Harrassed for a robbery attempt in KSA

 

Clinic rooftop

Last October 24, 2017 at around 11pm, I just had the scariest experience I had my entire life. I never expect it will happen to me during my stay here in the Kingdom of Saudi Arabia (KSA). It never happened to me in the Philippines nor I experienced successful pick pocet incidents. Thieves may have attempted on me a lot of times but never succeeded as I have been so vigilant in things like this especially on places I expect it to happen. But the experience I had recently was never in my imaginations during my stay here. 

I am working as a nurse, specifically, a dental assistant most of the time and sometimes I am pulled out to Dermatology department or in the Emergency Room as the needs arise. lately, I am working in the morning shift and tend to sleep after eating every time I got home around 5 in the afternoon. I then wake up between 9-10 pm in the evening and sometimes go out at the little store (Bakala in Arabic) outside to buy something I need for tomorrow just in case I don’t have it in my cupboard. Well, I live on the 2nd floor of the same building as the clinic I am working.  

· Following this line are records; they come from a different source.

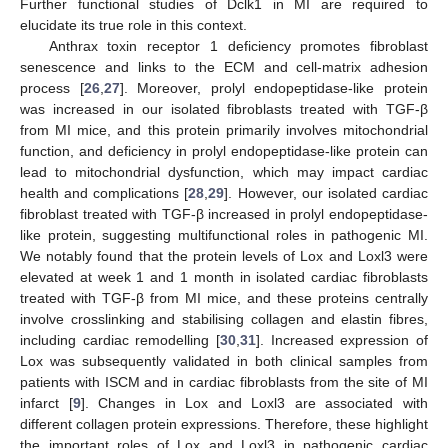
Further functional studies of Dclk1 in MI are required to
elucidate its true role in this context.
Anthrax toxin receptor 1 deficiency promotes fibroblast
senescence and links to the ECM and cell-matrix adhesion
process [
26
,
27
]. Moreover, prolyl endopeptidase-like protein
was increased in our isolated fibroblasts treated with TGF-β
from MI mice, and this protein primarily involves mitochondrial
function, and deficiency in prolyl endopeptidase-like protein can
lead to mitochondrial dysfunction, which may impact cardiac
health and complications [
28
,
29
]. However, our isolated cardiac
fibroblast treated with TGF-β increased in prolyl endopeptidase-
like protein, suggesting multifunctional roles in pathogenic MI.
We notably found that the protein levels of Lox and Loxl3 were
elevated at week 1 and 1 month in isolated cardiac fibroblasts
treated with TGF-β from MI mice, and these proteins centrally
involve crosslinking and stabilising collagen and elastin fibres,
including cardiac remodelling [
30
,
31
]. Increased expression of
Lox was subsequently validated in both clinical samples from
patients with ISCM and in cardiac fibroblasts from the site of MI
infarct [
9
]. Changes in Lox and Loxl3 are associated with
different collagen protein expressions. Therefore, these highlight
the important roles of Lox and Loxl3 in pathogenic cardiac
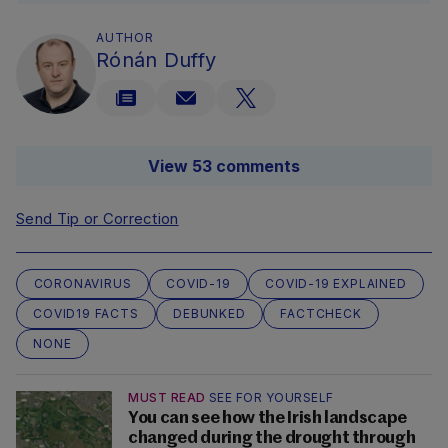
AUTHOR
Rónán Duffy
View 53 comments
Send Tip or Correction
CORONAVIRUS
COVID-19
COVID-19 EXPLAINED
COVID19 FACTS
DEBUNKED
FACTCHECK
NONE
MUST READ
SEE FOR YOURSELF
You can see how the Irish landscape
changed during the drought through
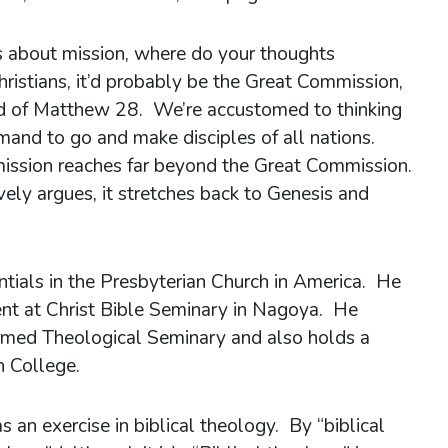
 about mission, where do your thoughts
hristians, it’d probably be the Great Commission,
end of Matthew 28. We’re accustomed to thinking
mmand to go and make disciples of all nations.
mission reaches far beyond the Great Commission.
ely argues, it stretches back to Genesis and
ntials in the Presbyterian Church in America. He
ent at Christ Bible Seminary in Nagoya. He
ormed Theological Seminary and also holds a
 College.
 an exercise in biblical theology. By “biblical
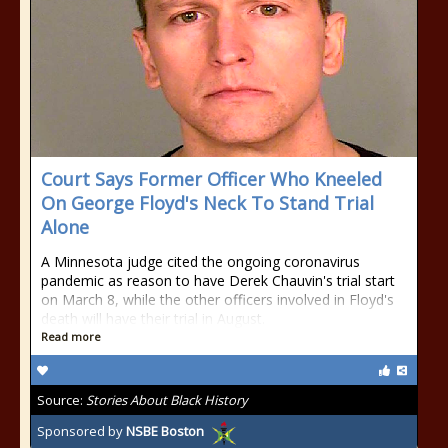
Court Says Former Officer Who Kneeled
On George Floyd's Neck To Stand Trial
Alone
A Minnesota judge cited the ongoing coronavirus
pandemic as reason to have Derek Chauvin's trial start
on March 8, while the other officers involved in Floyd's
death will have their trial in August.
Read more
Source:
Stories About Black History
Sponsored by
NSBE Boston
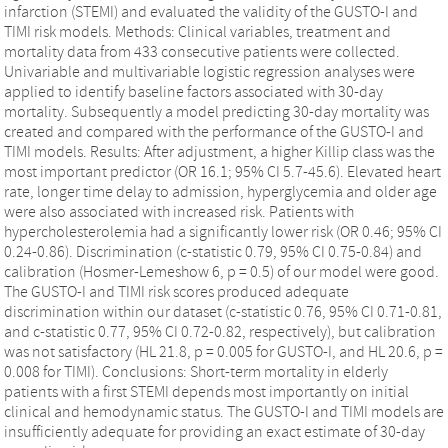
infarction (STEMI) and evaluated the validity of the GUSTO-I and
TIMI risk models. Methods: Clinical variables, treatment and
mortality data from 433 consecutive patients were collected.
Univariable and multivariable logistic regression analyses were
applied to identify baseline factors associated with 30-day
mortality. Subsequently a model predicting 30-day mortality was
created and compared with the performance of the GUSTO-I and
TIMI models. Results: After adjustment, a higher Killip class was the
most important predictor (OR 16.1; 95% CI 5.7-45.6). Elevated heart
rate, longer time delay to admission, hyperglycemia and older age
were also associated with increased risk. Patients with
hypercholesterolemia had a significantly lower risk (OR 0.46; 95% CI
0.24-0.86). Discrimination (c-statistic 0.79, 95% CI 0.75-0.84) and
calibration (Hosmer-Lemeshow 6, p = 0.5) of our model were good.
The GUSTO-I and TIMI risk scores produced adequate
discrimination within our dataset (c-statistic 0.76, 95% CI 0.71-0.81,
and c-statistic 0.77, 95% CI 0.72-0.82, respectively), but calibration
was not satisfactory (HL 21.8, p = 0.005 for GUSTO-I, and HL 20.6, p =
0.008 for TIMI). Conclusions: Short-term mortality in elderly
patients with a first STEMI depends most importantly on initial
clinical and hemodynamic status. The GUSTO-I and TIMI models are
insufficiently adequate for providing an exact estimate of 30-day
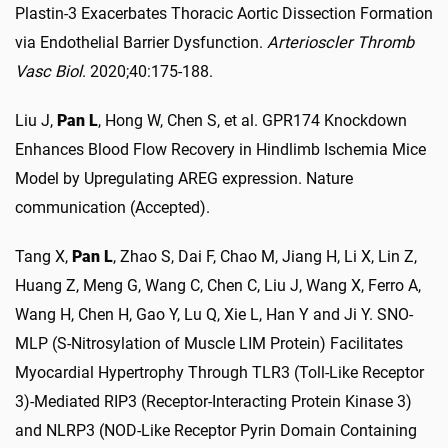
Plastin-3 Exacerbates Thoracic Aortic Dissection Formation
via Endothelial Barrier Dysfunction.
Arterioscler Thromb
Vasc Biol
. 2020;40:175-188.
Liu J,
Pan L
, Hong W, Chen S, et al. GPR174 Knockdown
Enhances Blood Flow Recovery in Hindlimb Ischemia Mice
Model by Upregulating AREG expression. Nature
communication (Accepted).
Tang X,
Pan L
, Zhao S, Dai F, Chao M, Jiang H, Li X, Lin Z,
Huang Z, Meng G, Wang C, Chen C, Liu J, Wang X, Ferro A,
Wang H, Chen H, Gao Y, Lu Q, Xie L, Han Y and Ji Y. SNO-
MLP (S-Nitrosylation of Muscle LIM Protein) Facilitates
Myocardial Hypertrophy Through TLR3 (Toll-Like Receptor
3)-Mediated RIP3 (Receptor-Interacting Protein Kinase 3)
and NLRP3 (NOD-Like Receptor Pyrin Domain Containing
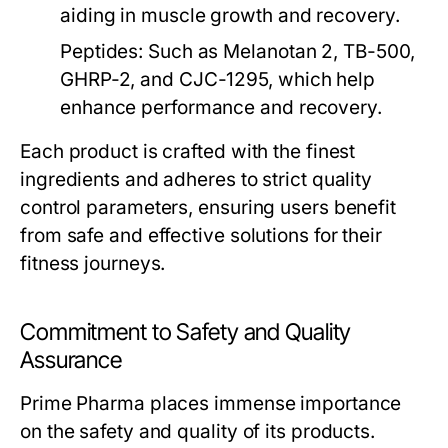
aiding in muscle growth and recovery.
Peptides:
Such as Melanotan 2, TB-500,
GHRP-2, and CJC-1295, which help
enhance performance and recovery.
Each product is crafted with the finest
ingredients and adheres to strict quality
control parameters, ensuring users benefit
from safe and effective solutions for their
fitness journeys.
Commitment to Safety and Quality
Assurance
Prime Pharma places immense importance
on the safety and quality of its products.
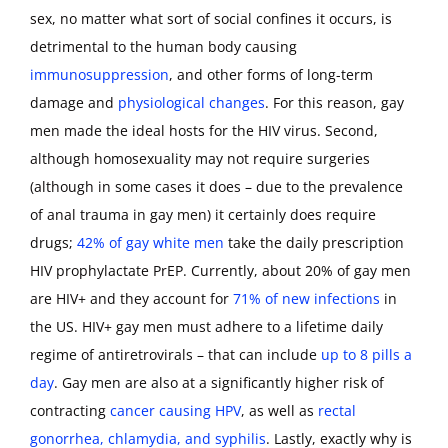
sex, no matter what sort of social confines it occurs, is
detrimental to the human body causing
immunosuppression
, and other forms of long-term
damage and
physiological changes
. For this reason, gay
men made the ideal hosts for the HIV virus. Second,
although homosexuality may not require surgeries
(although in some cases it does – due to the prevalence
of anal trauma in gay men) it certainly does require
drugs;
42% of gay white men
take the daily prescription
HIV prophylactate PrEP. Currently, about 20% of gay men
are HIV+ and they account for
71% of new infections
in
the US. HIV+ gay men must adhere to a lifetime daily
regime of antiretrovirals – that can include
up to 8 pills a
day
. Gay men are also at a significantly higher risk of
contracting
cancer causing HPV
, as well as
rectal
gonorrhea, chlamydia, and syphilis
. Lastly, exactly why is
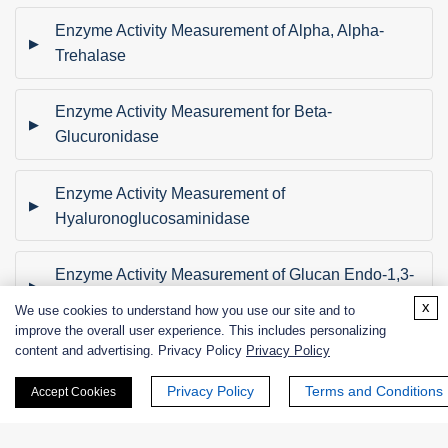
Enzyme Activity Measurement of Alpha, Alpha-
Trehalase
Enzyme Activity Measurement for Beta-
Glucuronidase
Enzyme Activity Measurement of
Hyaluronoglucosaminidase
Enzyme Activity Measurement of Glucan Endo-1,3-
Beta-D-Glucosidase
x
We use cookies to understand how you use our site and to
improve the overall user experience. This includes personalizing
content and advertising. Privacy Policy
Privacy Policy
Enzyme Activity Measurement for Alpha-L-
Rhamnosidase
Privacy Policy
Terms and Conditions
Accept Cookies
Enzyme Activity Measurement of Pullulanase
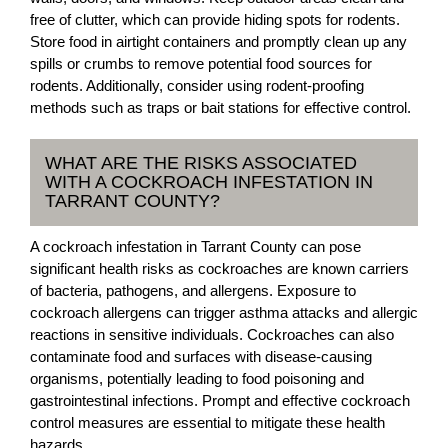
free of clutter, which can provide hiding spots for rodents.
Store food in airtight containers and promptly clean up any
spills or crumbs to remove potential food sources for
rodents. Additionally, consider using rodent-proofing
methods such as traps or bait stations for effective control.
WHAT ARE THE RISKS ASSOCIATED
WITH A COCKROACH INFESTATION IN
TARRANT COUNTY?
A cockroach infestation in Tarrant County can pose
significant health risks as cockroaches are known carriers
of bacteria, pathogens, and allergens. Exposure to
cockroach allergens can trigger asthma attacks and allergic
reactions in sensitive individuals. Cockroaches can also
contaminate food and surfaces with disease-causing
organisms, potentially leading to food poisoning and
gastrointestinal infections. Prompt and effective cockroach
control measures are essential to mitigate these health
hazards.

So that night, at around 10:50 pm I decided to head out for a while to buy a 2-riyal pasta at the store just adjacent to the clinic’s main entrance. I have been going out at this time since I got here ’cause I am confident enough to walk alone outside at 11 in the evening since the clinic is still open as well as other establishments around. A lot of people are still walking along the streets also. So after I got what I need from the store I immediately went home to prepare food for my double shift work on the following day. 

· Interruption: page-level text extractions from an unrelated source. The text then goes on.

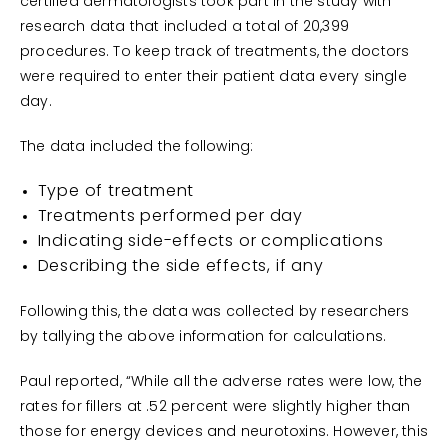
certified dermatologists took part in the study with
research data that included a total of 20,399
procedures. To keep track of treatments, the doctors
were required to enter their patient data every single
day.
The data included the following:
Type of treatment
Treatments performed per day
Indicating side-effects or complications
Describing the side effects, if any
Following this, the data was collected by researchers
by tallying the above information for calculations.
Paul reported, “While all the adverse rates were low, the
rates for fillers at .52 percent were slightly higher than
those for energy devices and neurotoxins. However, this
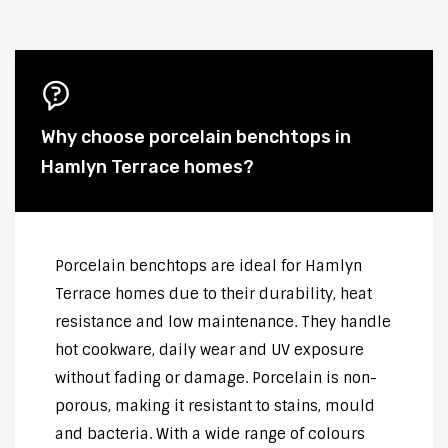
Why choose porcelain benchtops in
Hamlyn Terrace homes?
Porcelain benchtops are ideal for Hamlyn
Terrace homes due to their durability, heat
resistance and low maintenance. They handle
hot cookware, daily wear and UV exposure
without fading or damage. Porcelain is non-
porous, making it resistant to stains, mould
and bacteria. With a wide range of colours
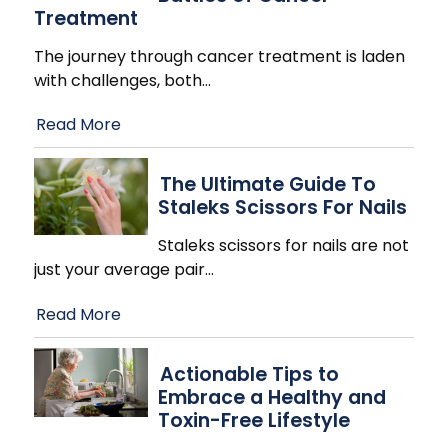
Treatment
The journey through cancer treatment is laden
with challenges, both
…
Read More
The Ultimate Guide To
Staleks Scissors For Nails
Staleks scissors for nails are not
just your average pair
…
Read More
Actionable Tips to
Embrace a Healthy and
Toxin-Free Lifestyle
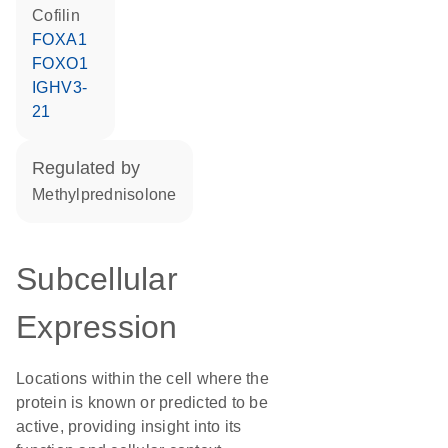
cofilin
FOXA1
FOXO1
IGHV3-
21
regulated by
methylprednisolone
Subcellular
Expression
Locations within the cell where the
protein is known or predicted to be
active, providing insight into its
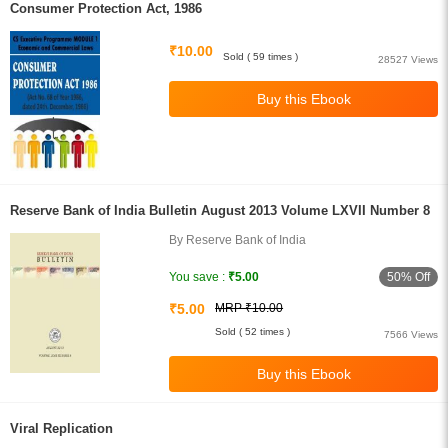
Consumer Protection Act, 1986
₹10.00
Sold ( 59 times )
28527 Views
Reserve Bank of India Bulletin August 2013 Volume LXVII Number 8
By Reserve Bank of India
50% Off
You save :
₹5.00
₹5.00
MRP ₹10.00
Sold ( 52 times )
7566 Views
Viral Replication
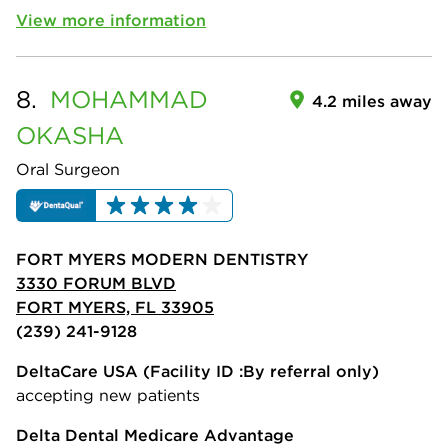
View more information
8.
MOHAMMAD
4.2 miles away
OKASHA
Oral Surgeon
FORT MYERS MODERN DENTISTRY
3330 FORUM BLVD
FORT MYERS, FL 33905
(239) 241-9128
DeltaCare USA
(Facility ID :By referral only)
accepting new patients
Delta Dental Medicare Advantage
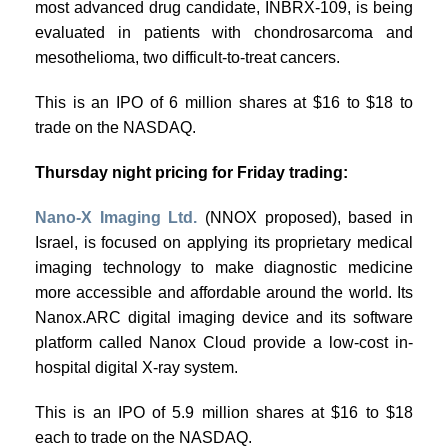
most advanced drug candidate, INBRX-109, is being
evaluated in patients with chondrosarcoma and
mesothelioma, two difficult-to-treat cancers.
This is an IPO of 6 million shares at $16 to $18 to
trade on the NASDAQ.
Thursday night pricing for Friday trading:
Nano-X Imaging Ltd.
(NNOX proposed), based in
Israel, is focused on applying its proprietary medical
imaging technology to make diagnostic medicine
more accessible and affordable around the world. Its
Nanox.ARC digital imaging device and its software
platform called Nanox Cloud provide a low-cost in-
hospital digital X-ray system.
This is an IPO of 5.9 million shares at $16 to $18
each to trade on the NASDAQ.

I started to walk across the road to head back to the clinic which is just right in front of the store too. When I was at the middle of road, on the concrete barrier between 4 lanes, where there were palm trees/dates grew; suddenly a teenager of apparently between 16-17 years old straight off tried to take my mobile phone I had in my hands along with my wallet. Thank God for the wisdom that though I was in panic mode, I was able to move and utter few words in Arabic for people to notice me and chased the robber who successfully snatched my phone after he tackled me at the middle of the road where we were almost hit by cars speedily racing along the streets as the green light just lit. It was difficult for my to see his face and where I would go as I have problems with light glares, I couldn’t almost see anything and all I see was car lights. he grabbed me by the neck by putting his arms around me so I couldn’t move; dragged me to the sidewalk and then managed to open my palms and took my phone and even attempted to take the wallet also. But I did my best and held it so tight that he struggled to take a grip of it. He only succeeded taking the phone and ran right in front of the Mosque next to the incident area. I kept screaming to call for help as I was running after the snatcher until good people came along to help and realized that I was being harassed for the robbery attempt. They held him down and I was able to retrieved my phone from another bystander who helped since the thief might have thrown it on the road [to avoid evidence if police comes] or gave it to his accomplice which was just also around the corner too [I saw him too!]. I was shaking while he was being held down and was asked few questions by a local who generously helped me. But when I got my phone back, I decided to walk back to the clinic to get away from the incident are which is just adjacent to the clinic’s main entrance. I never thought of calling the police to report, I just walked away. He was so lucky I was in a state of shock and wasn’t able to think of going to legal sanctions for the crime that teenager did that night. 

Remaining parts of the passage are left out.